Only follow through with the steps in this section if you have an existing databricks workspace and clsuter you wish to configure to run presidio. If you've followed through with the "Deploy Infrastructure" and "Setup Databricks" sections you do not have to run the script in this section.

Set up secret scope and secrets for storage account

Add an Azure Storage account key to secret scope.

STORAGE_PRIMARY_KEY=[Primary key of storage account]

databricks secrets create-scope --scope storage_scope --initial-manage-principal users
databricks secrets put --scope storage_scope --key storage_account_access_key --string-value "$STORAGE_PRIMARY_KEY"

Upload or update cluster init scripts

Presidio libraries are loaded to the cluster on init.

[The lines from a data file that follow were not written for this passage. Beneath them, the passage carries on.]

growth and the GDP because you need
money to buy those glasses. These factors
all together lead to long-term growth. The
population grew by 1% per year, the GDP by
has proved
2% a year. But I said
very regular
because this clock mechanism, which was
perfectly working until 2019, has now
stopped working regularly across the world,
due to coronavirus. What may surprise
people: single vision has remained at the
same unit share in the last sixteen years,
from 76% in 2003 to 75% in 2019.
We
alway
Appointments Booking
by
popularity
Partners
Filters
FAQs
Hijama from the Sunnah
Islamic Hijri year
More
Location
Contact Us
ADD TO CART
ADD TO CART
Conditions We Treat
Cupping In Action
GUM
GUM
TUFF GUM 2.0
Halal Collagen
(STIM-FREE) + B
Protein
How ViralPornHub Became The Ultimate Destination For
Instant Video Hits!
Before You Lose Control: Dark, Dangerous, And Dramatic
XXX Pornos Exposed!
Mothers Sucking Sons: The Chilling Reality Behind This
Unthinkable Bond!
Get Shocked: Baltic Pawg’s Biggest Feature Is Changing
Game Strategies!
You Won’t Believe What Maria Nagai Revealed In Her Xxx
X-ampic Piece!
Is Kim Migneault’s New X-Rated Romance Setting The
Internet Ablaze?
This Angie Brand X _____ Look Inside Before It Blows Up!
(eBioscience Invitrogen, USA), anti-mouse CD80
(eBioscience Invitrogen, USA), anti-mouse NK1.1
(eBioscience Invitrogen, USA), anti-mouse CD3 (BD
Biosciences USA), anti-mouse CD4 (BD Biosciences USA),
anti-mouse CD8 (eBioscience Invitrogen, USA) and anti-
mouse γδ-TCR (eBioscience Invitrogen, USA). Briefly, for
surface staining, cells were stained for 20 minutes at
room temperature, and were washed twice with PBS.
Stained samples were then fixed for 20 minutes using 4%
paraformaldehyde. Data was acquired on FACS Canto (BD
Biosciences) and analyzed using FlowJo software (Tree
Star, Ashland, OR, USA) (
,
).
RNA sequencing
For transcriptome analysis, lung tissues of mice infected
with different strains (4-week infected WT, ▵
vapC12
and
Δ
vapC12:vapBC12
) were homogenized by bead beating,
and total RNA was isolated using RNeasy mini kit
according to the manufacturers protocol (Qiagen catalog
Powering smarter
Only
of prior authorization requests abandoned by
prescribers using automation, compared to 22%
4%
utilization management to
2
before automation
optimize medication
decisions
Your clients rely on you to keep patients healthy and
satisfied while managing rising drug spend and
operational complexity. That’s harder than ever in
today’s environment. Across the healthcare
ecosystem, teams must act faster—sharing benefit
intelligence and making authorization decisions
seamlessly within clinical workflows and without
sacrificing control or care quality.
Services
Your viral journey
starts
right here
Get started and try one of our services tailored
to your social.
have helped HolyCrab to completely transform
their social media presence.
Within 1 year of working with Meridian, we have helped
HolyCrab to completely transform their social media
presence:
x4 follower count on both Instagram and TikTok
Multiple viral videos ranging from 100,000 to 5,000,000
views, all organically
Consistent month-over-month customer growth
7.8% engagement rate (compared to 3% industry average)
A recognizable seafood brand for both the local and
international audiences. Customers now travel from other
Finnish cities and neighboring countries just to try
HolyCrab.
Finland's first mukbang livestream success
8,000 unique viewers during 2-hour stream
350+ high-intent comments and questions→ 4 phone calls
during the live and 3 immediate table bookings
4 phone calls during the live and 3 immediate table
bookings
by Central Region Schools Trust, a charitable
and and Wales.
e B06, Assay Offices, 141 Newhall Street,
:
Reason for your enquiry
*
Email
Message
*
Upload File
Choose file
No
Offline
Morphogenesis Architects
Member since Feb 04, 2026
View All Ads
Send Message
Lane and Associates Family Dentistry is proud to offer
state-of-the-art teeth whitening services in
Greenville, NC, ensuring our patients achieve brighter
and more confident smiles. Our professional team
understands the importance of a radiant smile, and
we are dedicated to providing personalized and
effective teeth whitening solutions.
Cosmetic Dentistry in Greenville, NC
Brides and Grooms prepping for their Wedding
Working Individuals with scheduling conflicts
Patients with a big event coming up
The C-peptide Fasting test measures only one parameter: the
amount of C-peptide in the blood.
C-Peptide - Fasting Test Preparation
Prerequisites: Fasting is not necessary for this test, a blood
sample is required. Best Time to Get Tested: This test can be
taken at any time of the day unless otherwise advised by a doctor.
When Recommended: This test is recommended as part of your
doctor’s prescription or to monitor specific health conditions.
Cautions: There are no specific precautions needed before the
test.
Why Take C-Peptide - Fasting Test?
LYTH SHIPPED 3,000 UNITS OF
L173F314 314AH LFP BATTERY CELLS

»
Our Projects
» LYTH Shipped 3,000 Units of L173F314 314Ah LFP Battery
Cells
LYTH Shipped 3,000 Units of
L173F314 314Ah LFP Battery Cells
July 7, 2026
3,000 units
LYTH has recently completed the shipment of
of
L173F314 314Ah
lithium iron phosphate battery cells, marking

Upload the cluster setup script or add its content to the existing cluster's init script.

databricks fs cp "./setup/startup.sh" "dbfs:/FileStore/dependencies/startup.sh"

Setup the cluster to run the init script.

Upload presidio notebooks

databricks workspace import_dir "./notebooks" "/notebooks" --overwrite

Update cluster environment

Add the following environment variables to your databricks cluster:

"STORAGE_MOUNT_NAME": "/mnt/files"
"STORAGE_CONTAINER_NAME": [Blob container name]
"STORAGE_ACCOUNT_NAME": [Storage account name]

Mount the storage container

Run the notebook 00_setup to mount the storage account to databricks.

Running the sample

Configure Presidio transformation notebook

From Databricks workspace, under notebooks folder, open the provided 01_transform_presidio notebook and attach it to the cluster preisidio_cluster. Run the first code-cell and note the following parameters on the top end of the notebook (notebook widgets) and set them accordingly

Input File Format - text (selected).
Input path - a folder on the container where input files are found.
Output Folder - a folder on the container where output files will be written to.
Column to Anonymize - value (selected).

Run the notebook

Upload a text file to the blob storage input folder, using any preferred method (Azure Portal, Azure Storage Explorer, Azure CLI).

az storage blob upload --account-name $STORAGE_ACCOUNT_NAME  --container $STORAGE_CONTAINER_NAME --file ./[file name] --name input/[file name]

Run the notebook cells, the output should be csv files which contain two columns, the original file name, and the anonymized content of that file.